If you’re looking for a daily transactional bank account, a standard checking account is usually the best option available. You may want to consider opening a high-yield checking account or rewards checking account if you’re looking to maximize interest on your daily balance or earn rewards for your everyday spending.

These accounts, offered by institutions such as Quontic and Axos, offer above-average interest rates on checking account balances. You may even earn rewards on your everyday spending and activity.

TIME Stamp: You really need both a savings and a checking account

Savings accounts and checking accounts serve two very different purposes and both are necessary for most financial strategies. Finding the right account for you depends on your goals, how you intend to use your money, and which features are the most important on a daily basis.

Frequently asked questions (FAQs)

How much money should you have in your checking account?

You should aim to hold enough money in your checking account to cover your monthly bills and expenses, including groceries, gas, and any other regular purchases.
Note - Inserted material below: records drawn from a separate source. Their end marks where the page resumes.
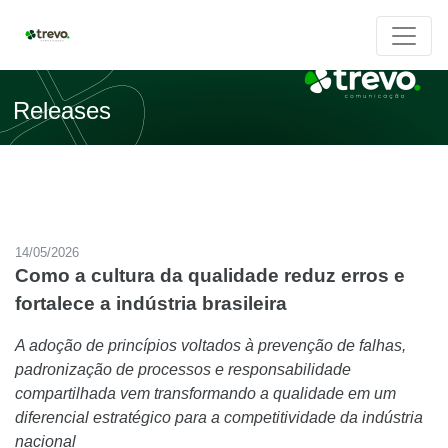
Releases
14/05/2026
Como a cultura da qualidade reduz erros e
fortalece a indústria brasileira
A adoção de princípios voltados à prevenção de falhas,
padronização de processos e responsabilidade
compartilhada vem transformando a qualidade em um
diferencial estratégico para a competitividade da indústria
nacional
It’s wise to keep a little extra in the account as a buffer, in case you need quick access to emergency cash, want to make an unexpected purchase, or have an unplanned debit come out of the account.
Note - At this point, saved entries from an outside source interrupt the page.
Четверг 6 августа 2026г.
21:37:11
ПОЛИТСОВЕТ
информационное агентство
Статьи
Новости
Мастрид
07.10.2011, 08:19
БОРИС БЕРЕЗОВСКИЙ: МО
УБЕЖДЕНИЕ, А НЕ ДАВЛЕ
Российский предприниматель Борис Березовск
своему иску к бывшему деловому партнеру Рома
What do you need to open a checking or savings account?

In order to open a checking or savings account, the financial institution will request your personal information, such as your name, address, date of birth, email address, and phone number. You may also need to provide your Social Security number and, depending on the financial institution, a credit check may be required. Once approved, you’ll need to fund the account by check, ACH transfer, wire transfer, or with cash at a local branch or retailer.

Which savings account earns you the most interest?

A high-yield savings account (HYSA) will typically earn you the highest interest rate available. These accounts, usually offered by online banks and financial institutions, have rates that are five to 10 times higher than the national average, and sometimes even more.

Are interest rates fixed on savings and checking accounts?

The interest rate on checking and savings accounts is generally fixed, though it is subject to change over time and with market rate adjustments. When rates change, customers typically receive a notification by email, snail mail, or as an alert through their bank’s online platform or mobile app.

Could I lose my money in a checking or savings account if the bank fails?

If your bank offers Federal Deposit Insurance Corporation (FDIC) or National Credit Union Administration (NCUA) insurance coverage, your deposits are protected if the bank fails. This deposit coverage is limited to $250,000 per depositor, per bank, per account title. It does not protect your deposits against fraudulent purchases, theft, or investment losses.

Should I have my checking and savings accounts at the same bank?

Holding a checking and savings account at the same bank can be beneficial if you need to transfer funds between accounts, want to see all of your balances in one place, or have an existing relationship with a financial institution. You may also qualify for reduced fees, higher interest rates, and more by holding multiple accounts with the same bank. On the other hand, keeping your accounts at separate banks can allow you to access higher interest rates and keep your money out of sight (so you don’t overspend).

How does Regulation D affect savings accounts?

Regulation D previously limited depository accounts, such as savings accounts, to no more than six withdrawals per statement cycle. If customers exceeded this limit, they risked their account being closed, converted to another product, or charged penalties. This limit did not apply to transactional products (such as checking accounts). However, Regulation D was amended in 2020 as a result of the COVID-19 pandemic, and banks are no longer required to adhere to the six-transaction rule.

Some banks do still impose this rule (or other withdrawal limits) on savings account and money market account products, but it is no longer a federal dictate.